How to Write SOX Control Activities
"SOX control activities" is a term used to describe part of the regulations mandated by the Sarbanes-Oxley Act. Sarbanes-Oxley arose from the accounting abuses of some major corporations. Under the law, corporations are required to bring in outside auditors who have no accounting or other business ties to the company. The auditors write up a plan to help the company's internal auditors stay in legal compliance with SOX regulations. This plan must be agreed to by the CEO and accounting staff. Failure to abide by these regulations can result in fines and/or imprisonment for the executive staff.
Explain to management and key employees the purpose for a Control Activities write-up. Control Activities occur at all levels of a company. They include authorizations, verifications, reconciliations, performance reviews, security of assets and segregation of duties. Internal controls ensure that fraudulent activity or false reporting do not find their way into the financial statements of the company.
Communicate the responsibilities of management in dealing with internal control activities. The CEO is responsible for attesting to the accuracy of the financial statements at the end of the year under penalty of prison if the statements are not accurate. This is Section 404 of the SOX Act and some refer to the process of the audit as the "404." As such, the CEO must have a clear understanding of the plans and goals of the company and be able to track company achievements against the stated goals.
Establish clear guidelines for information processing. One common problem area in keeping accurate financial records is in the recording of data. For example, expense records from employees with expense accounts are submitted on paper, to be transferred to computer. The totals from the paper submissions must match the totals entered into the company database. An audit will compare the individual transactions to find inconsistencies or errors. Establish a policy that will ensure accuracy in the transfer of this data from one source to the other.
Consider the assets your company has that are most vulnerable to loss. Cash, inventory, vehicles or machinery are all easily stolen and transferred to someone else. Write clear rules in the handling of money for cashiers and other employees that have access to cash. For cash on hand, take a daily count at the beginning of the day to verify end totals from the night before. Conduct another count at night to verify the current day's totals and provide a framework for verifying total daily sales.
Conduct a monthly inventory count, or in the case of larger stores or businesses a quarterly count, and implement security measures to prevent employees and customers from walking out with your inventory or assets.
Divide the duties. Include the use of the internal control device known as "segregation of duties" in the write-up. Ensure there is a separation between the person who orders the inventory and the one who counts it. Also establish a separation between the person who writes the checks and the one who signs the checks. Having a number of people involved in this process reduces the opportunity for an individual to steal.

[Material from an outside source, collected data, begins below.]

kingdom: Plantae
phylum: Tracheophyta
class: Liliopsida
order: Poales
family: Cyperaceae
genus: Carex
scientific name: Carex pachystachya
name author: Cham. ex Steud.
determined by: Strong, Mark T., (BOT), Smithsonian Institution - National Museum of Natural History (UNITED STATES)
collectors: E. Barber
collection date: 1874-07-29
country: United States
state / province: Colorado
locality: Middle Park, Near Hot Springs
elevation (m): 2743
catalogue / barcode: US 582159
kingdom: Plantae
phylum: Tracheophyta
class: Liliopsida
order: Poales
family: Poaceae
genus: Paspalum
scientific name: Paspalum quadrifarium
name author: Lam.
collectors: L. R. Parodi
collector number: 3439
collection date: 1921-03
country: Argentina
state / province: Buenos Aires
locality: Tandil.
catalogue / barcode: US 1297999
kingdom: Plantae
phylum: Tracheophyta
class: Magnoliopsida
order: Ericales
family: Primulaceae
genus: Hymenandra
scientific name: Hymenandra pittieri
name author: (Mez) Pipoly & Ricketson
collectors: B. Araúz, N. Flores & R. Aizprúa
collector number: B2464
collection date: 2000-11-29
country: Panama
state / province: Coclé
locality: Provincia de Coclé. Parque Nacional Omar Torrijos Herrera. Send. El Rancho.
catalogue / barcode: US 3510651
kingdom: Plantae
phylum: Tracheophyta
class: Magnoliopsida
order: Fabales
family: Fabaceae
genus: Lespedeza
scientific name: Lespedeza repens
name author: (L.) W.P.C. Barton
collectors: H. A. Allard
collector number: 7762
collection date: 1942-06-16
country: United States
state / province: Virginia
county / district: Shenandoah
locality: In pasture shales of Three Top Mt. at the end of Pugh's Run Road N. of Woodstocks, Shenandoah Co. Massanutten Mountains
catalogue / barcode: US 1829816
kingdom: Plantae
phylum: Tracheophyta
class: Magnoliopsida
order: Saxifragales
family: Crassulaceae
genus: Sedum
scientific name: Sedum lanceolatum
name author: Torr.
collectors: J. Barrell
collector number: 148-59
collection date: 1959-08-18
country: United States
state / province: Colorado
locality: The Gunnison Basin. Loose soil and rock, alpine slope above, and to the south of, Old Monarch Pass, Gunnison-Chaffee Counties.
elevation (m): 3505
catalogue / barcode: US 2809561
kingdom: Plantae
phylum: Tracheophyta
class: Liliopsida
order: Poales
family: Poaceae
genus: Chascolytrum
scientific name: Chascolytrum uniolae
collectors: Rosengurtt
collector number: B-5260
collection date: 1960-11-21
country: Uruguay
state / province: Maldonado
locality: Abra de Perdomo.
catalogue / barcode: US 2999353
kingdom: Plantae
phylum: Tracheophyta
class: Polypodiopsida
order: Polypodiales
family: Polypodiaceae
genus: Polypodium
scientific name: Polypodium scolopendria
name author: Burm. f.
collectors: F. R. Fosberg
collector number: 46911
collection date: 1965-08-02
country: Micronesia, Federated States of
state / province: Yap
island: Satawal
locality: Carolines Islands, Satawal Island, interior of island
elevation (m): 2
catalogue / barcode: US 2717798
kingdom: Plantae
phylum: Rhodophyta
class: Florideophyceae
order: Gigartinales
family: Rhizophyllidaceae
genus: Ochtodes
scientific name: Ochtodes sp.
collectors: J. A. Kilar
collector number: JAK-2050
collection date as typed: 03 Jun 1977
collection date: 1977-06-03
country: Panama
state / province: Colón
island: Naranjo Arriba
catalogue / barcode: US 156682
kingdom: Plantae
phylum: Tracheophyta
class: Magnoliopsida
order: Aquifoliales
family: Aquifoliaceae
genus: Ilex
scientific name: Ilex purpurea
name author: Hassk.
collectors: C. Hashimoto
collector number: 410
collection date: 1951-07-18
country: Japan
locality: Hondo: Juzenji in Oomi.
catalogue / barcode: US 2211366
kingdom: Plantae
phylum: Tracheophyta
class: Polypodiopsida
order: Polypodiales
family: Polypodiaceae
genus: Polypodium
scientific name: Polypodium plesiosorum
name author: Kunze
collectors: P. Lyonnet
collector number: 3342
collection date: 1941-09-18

Distinguish the authority level of each member of the company organization. Spell out the authority of each employee and officer of the company. Only executive-level managers should have the authority to commit company resources and handle these types of transactions. Communicate these levels to both the employees and management. For example, have someone in management -- not another employee -- verify a travel expense report. An order for inventory should be completed by a management-level person, where the inventory will be counted by an employee.
Require the keeping and storage of written records, receipts and bills to be used to check against those entered into the computer. The write-up should make the importance of source documentation a priority. An audit will need to use these records to compare totals. If there is not verification of expenses or transactions from a source document, verify the amounts by contacting the vendors that these documents originally came from.
Print a copy of these internal controls policies for the management and employees to read. The policies and directives and all documentation must be managed and maintained. External auditors performing a SOX audit will use these documents to recommend changes in tightening internal control methods.